The energy of the particle is (|px|^2+|py|^2+|pz|^2)/2m ( e.g. mv^2/2=(mv)^2/2m) and that's where the energy relationship you wrote down comes from.

When they talk about lx, ly, lz space, just think of a 3 dimensional space, with points on the positive integer triplets. So [1,2,5] is in that space, but [1,1.72,5] is not, and [-1,2,5] is not.

 

[eudo]

One thing that I think is missing from the previous responses is this: You need to pick up a good intro to quantum mechanics book. The real problem is that you're trying to run without learning to walk first. That's a painful and inefficient way to go about things. It's like trying to teach yourself calculus without learning trigonometry. I'm guessing that as you get more and more into your book you're going to run into more cases like these.

A quantum particle in a box problem is solved pretty early on in any quantum 101 book, and your thermo book is clearly assuming you know this stuff cold.

So trust me, your life will be a lot easier and more enjoyable if you pick up that quantum book now.

 

[Rap]

One thing that I think is missing from the previous responses is this: You need to pick up a good intro to quantum mechanics book.

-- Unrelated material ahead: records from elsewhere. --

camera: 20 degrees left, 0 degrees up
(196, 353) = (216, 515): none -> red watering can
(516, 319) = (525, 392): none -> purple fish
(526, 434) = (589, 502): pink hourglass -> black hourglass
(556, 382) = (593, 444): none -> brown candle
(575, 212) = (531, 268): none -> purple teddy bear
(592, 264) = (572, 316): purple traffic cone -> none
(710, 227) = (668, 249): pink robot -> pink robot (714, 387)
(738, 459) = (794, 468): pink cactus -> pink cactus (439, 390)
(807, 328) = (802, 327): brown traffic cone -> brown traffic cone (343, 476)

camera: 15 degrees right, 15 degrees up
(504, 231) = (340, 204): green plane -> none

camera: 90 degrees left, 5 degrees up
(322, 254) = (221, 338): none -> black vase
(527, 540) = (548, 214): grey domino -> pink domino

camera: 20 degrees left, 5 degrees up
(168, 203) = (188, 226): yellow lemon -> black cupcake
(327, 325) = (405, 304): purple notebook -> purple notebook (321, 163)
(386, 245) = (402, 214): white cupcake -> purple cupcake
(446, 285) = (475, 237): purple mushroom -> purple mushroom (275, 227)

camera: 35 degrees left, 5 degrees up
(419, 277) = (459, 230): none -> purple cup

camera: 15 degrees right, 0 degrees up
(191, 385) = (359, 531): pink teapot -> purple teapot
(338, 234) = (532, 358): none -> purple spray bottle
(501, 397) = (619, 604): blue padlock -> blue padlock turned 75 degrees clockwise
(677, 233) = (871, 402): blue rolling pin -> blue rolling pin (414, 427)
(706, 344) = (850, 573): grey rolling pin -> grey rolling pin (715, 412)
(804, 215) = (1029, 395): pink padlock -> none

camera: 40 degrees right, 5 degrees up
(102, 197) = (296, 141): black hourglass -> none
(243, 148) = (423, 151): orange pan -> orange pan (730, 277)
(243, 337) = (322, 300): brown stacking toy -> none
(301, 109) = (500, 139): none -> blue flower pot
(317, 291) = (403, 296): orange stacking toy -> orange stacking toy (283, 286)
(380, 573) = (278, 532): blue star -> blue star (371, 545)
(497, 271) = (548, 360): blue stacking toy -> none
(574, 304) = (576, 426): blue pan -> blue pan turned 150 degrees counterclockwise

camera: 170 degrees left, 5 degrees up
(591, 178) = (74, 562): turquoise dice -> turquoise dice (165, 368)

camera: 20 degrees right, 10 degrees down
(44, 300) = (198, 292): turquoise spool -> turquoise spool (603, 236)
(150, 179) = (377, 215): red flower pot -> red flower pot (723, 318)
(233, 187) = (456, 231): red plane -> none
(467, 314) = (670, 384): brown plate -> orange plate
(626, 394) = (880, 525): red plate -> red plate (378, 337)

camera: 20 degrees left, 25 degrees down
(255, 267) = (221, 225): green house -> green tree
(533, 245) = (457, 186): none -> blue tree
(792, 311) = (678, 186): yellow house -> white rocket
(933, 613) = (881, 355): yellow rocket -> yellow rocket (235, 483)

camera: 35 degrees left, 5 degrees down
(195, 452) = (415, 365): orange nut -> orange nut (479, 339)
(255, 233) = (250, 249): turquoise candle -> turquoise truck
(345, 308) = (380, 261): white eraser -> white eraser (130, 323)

The real problem is that you're trying to run without learning to walk first. That's a painful and inefficient way to go about things. It's like trying to teach yourself calculus without learning trigonometry. I'm guessing that as you get more and more into your book you're going to run into more cases like these.

A quantum particle in a box problem is solved pretty early on in any quantum 101 book, and your thermo book is clearly assuming you know this stuff cold.

So trust me, your life will be a lot easier and more enjoyable if you pick up that quantum book now.

I agree, if you know little quantum mechanics, you need to get up to speed on that before tackling the quantum approach to thermodynamics.

 

[Aero51]

I was hoping that I could pick up some of the material as I went along, but it is clear that won't be sufficient. I'm thinking about auditing a modern physics class at my university, then continuing with stat thermo once a firm foundation has been developed.

 

[unchained1978]

Positions and momenta are represented by Hermitian operators in a hilbert space. Hermitian operators are a generalization of matrices such that A^{\dagger}=A, which gives rise to real eigenvalues and hence observable quantities (such as position, momentum, etc...). This will make much more sense if you've taken a course on linear algebra. Essentially, and operator is a matrix such that Ax=ax where A is your matrix in question, and a is the eigenvalue of that operator. The x's are the eigenvectors for this operator. For example, given a wavefunction \psi(x,t)=A_{0}e^{i\textbf{k} \cdot \textbf{x}-\omega t}, we can treat this wave function as an "eigenvector" of the momentum operator \hat p =-i\hbar\vec\nabla so that \hat p \psi(x,t)=\vec p \psi(x,t) given the deBroglie relations \vec p=\hbar \vec k. The position operator obeys a similar relationship.